SELECTED PASSAGE Start Marker

On the other hand, the assembly code worked with 16-bit integers, didn't it? Which in itself is not necessarily a drawback, given that the results of the ADC are also integers.

That was a very old version. It used 32 bit integers, and dated to a time when the inline assembler didn't support floating point. Integer DFT is not ideal: integer processing introduces cumulative errors especially on larger transforms. When we extended the assembler support to provide FP I rewrote the DFT to use it. Timings are based on that version.

It does indeed use the recursive algorithm and I made no effort at optimisation: I just wanted something very much faster than Python

Thank you for the clarification re timings, which now make a lot more sense to me

[v923z]

Peter,

On the other hand, the assembly code worked with 16-bit integers, didn't it? Which in itself is not necessarily a drawback, given that the results of the ADC are also integers.

SELECTED PASSAGE End Marker

◆ **THE TASK**:
Carry on the forum discussion about the assembler DFT code from its last sentence.

EXERCISE DATA Start Marker

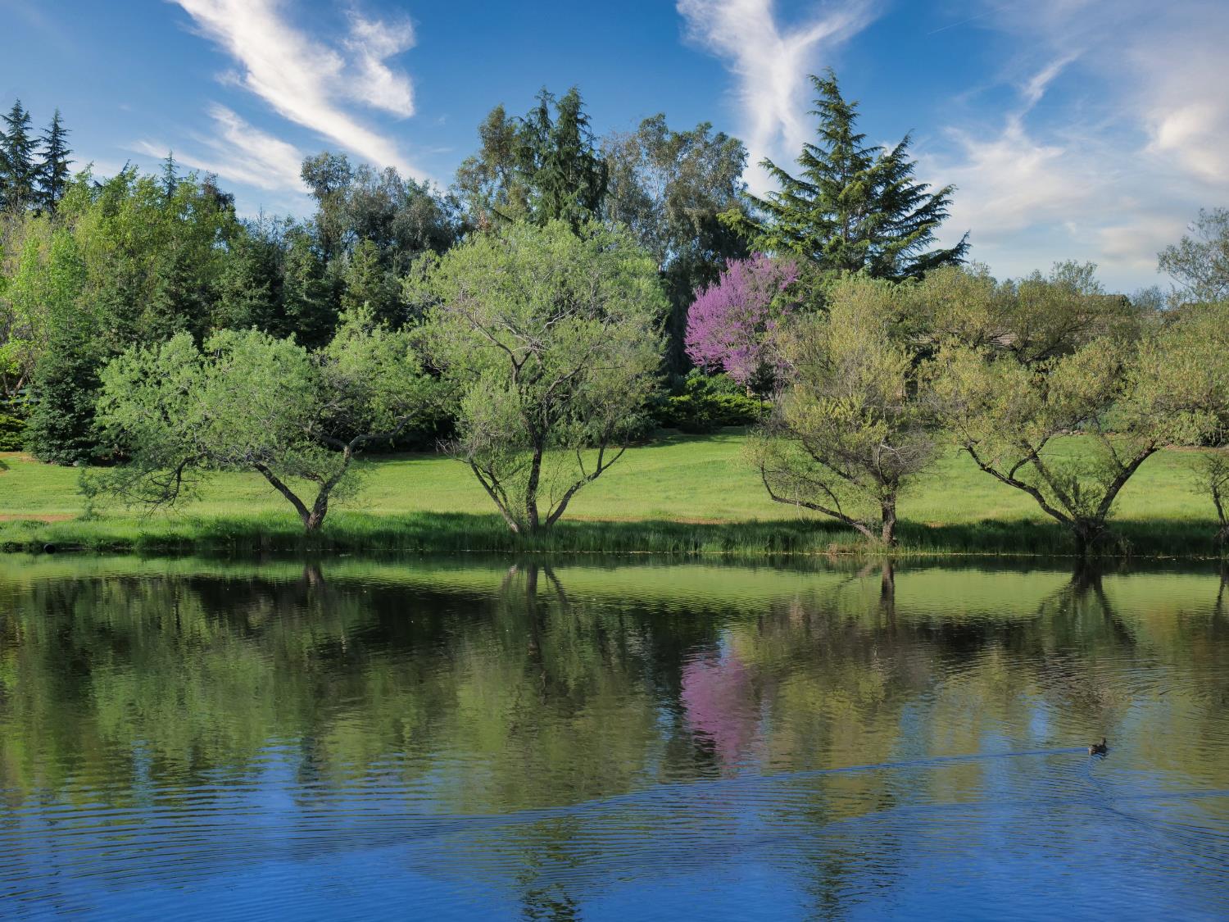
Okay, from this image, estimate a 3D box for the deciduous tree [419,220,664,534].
[{"bbox_3d":[-2.360,-2.700,74.000,8.010,10.260,7.440,1,2,0],"label":"deciduous tree"}]

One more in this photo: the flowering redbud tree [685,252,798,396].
[{"bbox_3d":[5.320,-5.400,94.000,4.890,6.400,4.890,1,2,0],"label":"flowering redbud tree"}]

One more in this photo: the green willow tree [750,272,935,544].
[{"bbox_3d":[7.370,-1.620,72.500,5.880,8.610,5.880,1,2,0],"label":"green willow tree"}]

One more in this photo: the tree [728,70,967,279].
[{"bbox_3d":[10.370,-10.010,101.000,10.710,14.770,10.390,1,2,0],"label":"tree"}]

EXERCISE DATA End Marker

◆ **TASK RESPONSE**:
That was a very old version. It used 32 bit integers, and dated to a time when the inline assembler didn't support floating point. Integer DFT is not ideal: integer processing introduces cumulative errors especially on larger transforms. When we extended the assembler support to provide FP I rewrote the DFT to use it. Timings are based on that version.

You have to update your readme: it still states 12 ms as the execution time of a 1024-point FFT.

It performs a 256 sample conversion in 2.5mS. This compares with 115mS for a floating point conversion in pure Python and 90mS using the native code emitter. A 1024 point conversion takes 12mS.

One more comment: originally I also had the recursive algorithm, but that cost around 20 ms with 1024 points, and it wasn't very economical with the RAM, either. True, I didn't pre-compute the twiddle factors, but still, it was a bit of a disappointment.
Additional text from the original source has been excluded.